Chapitre 25 - Là où les parfums mentent
Lorsque Hybris fut déclaré disparu par l’oncle Sam, quelque chose se déchira en Loreto.
Ce n’était pas seulement la perte d’un supérieur : c’était la chute d’un pilier, l’effondrement de l’homme qu’il avait fini par considérer, malgré lui, comme un mentor, malgré un passé très chargé. Un guide. Une boussole dans un monde où les lignes morales se brouillaient chaque jour un peu plus.
Et cette disparition — soudaine, incompréhensible, presque silencieuse — ne pouvait pas être un hasard.
Son esprit, déjà tendu à l’extrême, se mit à recoller les fragments.
À chercher la cohérence derrière l’absurdité.
Et très vite, un nom s’imposa à elle comme une ombre envahissante : Kayak.
Kayak… avec son esprit de marionnettiste démoniaque.

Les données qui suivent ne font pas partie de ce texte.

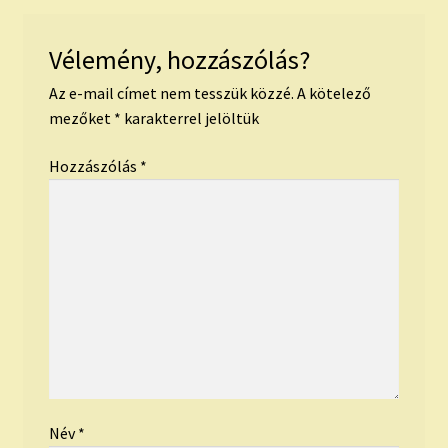
Vélemény, hozzászólás?
Az e-mail címet nem tesszük közzé.
A kötelező
mezőket
*
karakterrel jelöltük
Hozzászólás
*
Név
*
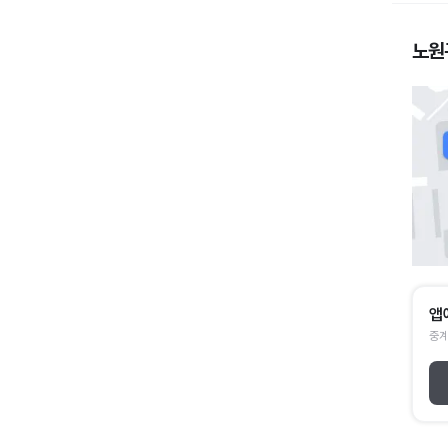
노원
앱
중계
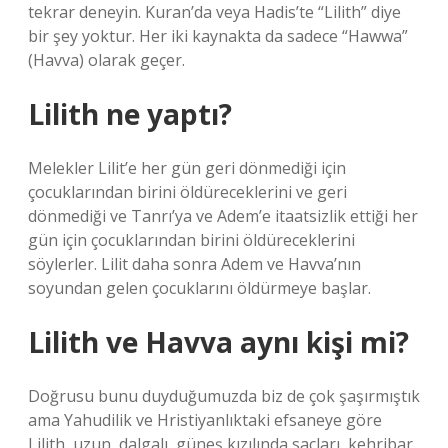
tekrar deneyin. Kuran’da veya Hadis’te “Lilith” diye
bir şey yoktur. Her iki kaynakta da sadece “Hawwa”
(Havva) olarak geçer.
Lilith ne yaptı?
Melekler Lilit’e her gün geri dönmediği için
çocuklarından birini öldüreceklerini ve geri
dönmediği ve Tanrı’ya ve Adem’e itaatsizlik ettiği her
gün için çocuklarından birini öldüreceklerini
söylerler. Lilit daha sonra Adem ve Havva’nın
soyundan gelen çocuklarını öldürmeye başlar.
Lilith ve Havva aynı kişi mi?
Doğrusu bunu duyduğumuzda biz de çok şaşırmıştık
ama Yahudilik ve Hristiyanlıktaki efsaneye göre
Lilith, uzun, dalgalı, güneş kızılında saçları, kehribar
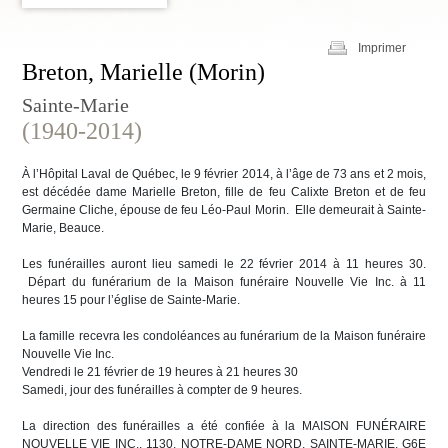
Imprimer
Breton, Marielle (Morin)
Sainte-Marie
(1940-2014)
À l’Hôpital Laval de Québec, le 9 février 2014, à l’âge de 73 ans et 2 mois,
est décédée dame Marielle Breton, fille de feu Calixte Breton et de feu
Germaine Cliche, épouse de feu Léo-Paul Morin. Elle demeurait à Sainte-
Marie, Beauce.
Les funérailles auront lieu samedi le 22 février 2014 à 11 heures 30.
Départ du funérarium de la Maison funéraire Nouvelle Vie Inc. à 11
heures 15 pour l’église de Sainte-Marie.
La famille recevra les condoléances au funérarium de la Maison funéraire
Nouvelle Vie Inc.
Vendredi le 21 février de 19 heures à 21 heures 30
Samedi, jour des funérailles à compter de 9 heures.
La direction des funérailles a été confiée à la MAISON FUNÉRAIRE
NOUVELLE VIE INC., 1130, NOTRE-DAME NORD, SAINTE-MARIE, G6E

Kayak… et surtout, cette personnalité cachée qu’il avait éveillée chez Élisabeth.
Une strate invisible, un double enfoui, une entité presque autonome logée dans le cerveau d’une femme qui ignorait jusqu’à son existence.
Et si Kayak avait utilisé cette personnalité clandestine pour frapper Hybris ?
Sans laisser de trace.
Sans témoin.
Sans même qu’Élisabeth elle-même comprenne ce qu’elle avait fait.
L’idée la transperça.
Avec la précision d’une lame qu’on glisse entre deux côtes.
Plus Loreto y pensait, plus son cœur s’emballait.
Il revoyait Hybris lui expliquer, jadis, comment on pense un meurtre parfait : « Le meilleur assassin est celui qui ignore qu’il tue ».
À l’époque, il avait cru à une métaphore.
À présent, ce n’était plus une supposition.
C’était une certitude intime, fébrile, brûlante.
Un verdict intérieur qu’il n’osa pas prononcer à voix haute de peur qu’il ne prenne encore plus de force.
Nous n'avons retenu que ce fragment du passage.